In light of Russia’s aggression in Eastern Europe, it is essential that the United States consider the operational challenges it would face in defending the Baltic NATO member states. Russia could present NATO with an ambiguous attack or even a fait accompli, much as it did in Georgia and Ukraine. Absent clear and unambiguous warning, it is unlikely the alliance could provide a successful defense to Lithuania, Latvia, and Estonia.1 Such a failure not only would put the Baltic at risk but also would threaten the legitimacy of NATO itself, because if NATO fails to protect its Baltic members, this would delegitimize Article 5 and the entire raison d’etre of the alliance.2
To reinforce the Baltic states and roll back Russian aggression, the United States and NATO would have to surge forces quickly over considerable distance. In short, Russia enjoys a time, distance, and decision-making advantage, which creates a strong first-mover advantage in a Baltic scenario. There is a role for U.S. naval deterrence, and four naval defense scenarios demonstrate ways U.S. sea power can mitigate these challenges.3
Baltic Deterrence Scenario
Deterring aggression is a fundamental mission of the U.S. Navy and is of increasing importance with the reemergence of great power competition.4 There are two strategic modes of deterrence:
• Deterrence by punishment, which presents the adversary with the prospect of prohibitive costs
• Deterrence by denial, which aims to affect the adversary’s decision-making calculus by lowering the probability he will achieve his objective5
U.S. sea power can play a role in deterring crises indirectly by conveying the credible intent to punish versus deny. Given the imbalance in local forces, U.S. sea power is unlikely to convince Russia not to initiate an attack in the Baltics; thus it contributes little to deterrence by denial. Nor can it prevent Russian land forces from accomplishing their operational objectives. The utility of U.S. naval forces before such a conflict is to act as tripwires and, by their presence, demonstrate enough of a U.S. stake in Baltic defense to proscribe a Russian attack.

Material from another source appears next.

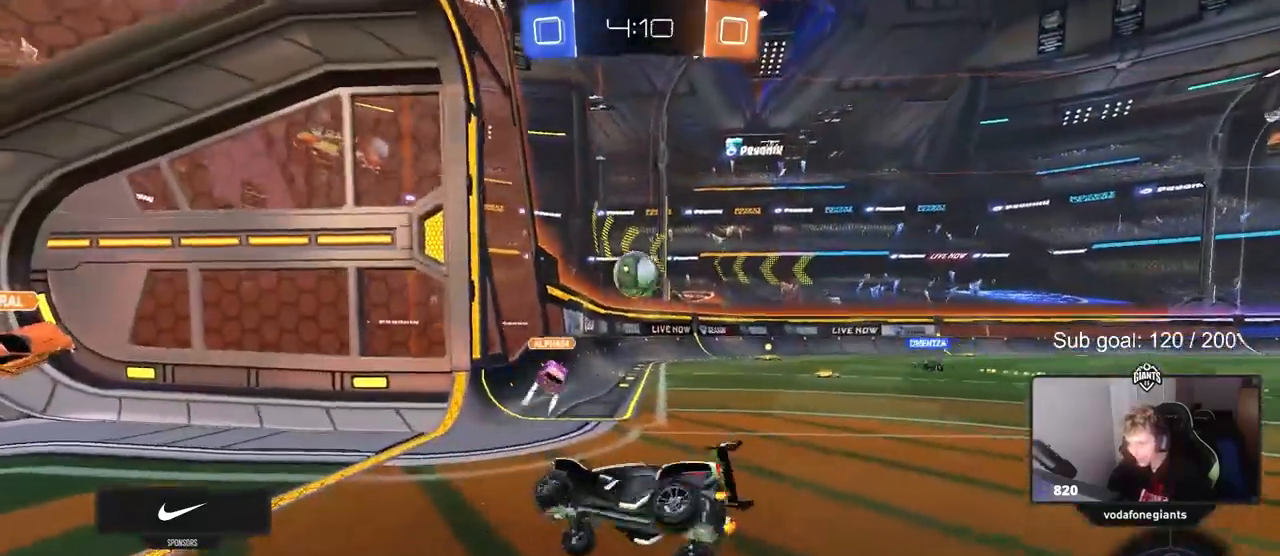
{"keys": ["d", "w"], "mouse": [], "mouse_move": "up-right", "events": [[67, "s", "up"], [217, "w", "down"]]}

By putting U.S. service members at risk, we demonstrate our commitment to the Baltic states. This greatly complicates the Russian calculus regarding a potential conflict because it now risks war with the United States. Such a tripwire force contributes to the credibility of the U.S. deterrence commitment.
Baltic Defense Scenarios
Based on observation of recent Russian military doctrine and activities, as well as open-source analyses of Russian strategies, four possible scenarios necessitating defense of the Baltics present themselves:
• The fait accompli: In this scenario, Russia invades one or more of the Baltic states, rapidly seizing territory and presenting NATO with a fait accompli. While NATO may invoke Article 5, the alliance lacks good options for recapturing the territory of allies short of a protracted conflict.
• The high-end fight: In this scenario, rather than capture the Baltics, Russia cuts them off from reinforcements. Russian units in Kaliningrad and Belarus deny access through the Suwalki Gap between Poland and Lithuania, while elements of Russia’s Sixth Army threaten Baltic states from the east.
• The jab and grab: Based on the Georgia and Ukraine crises, this scenario involves a minor Russian incursion—not in a city, but in a less significant piece of terrain—to challenge NATO’s credibility and test its response.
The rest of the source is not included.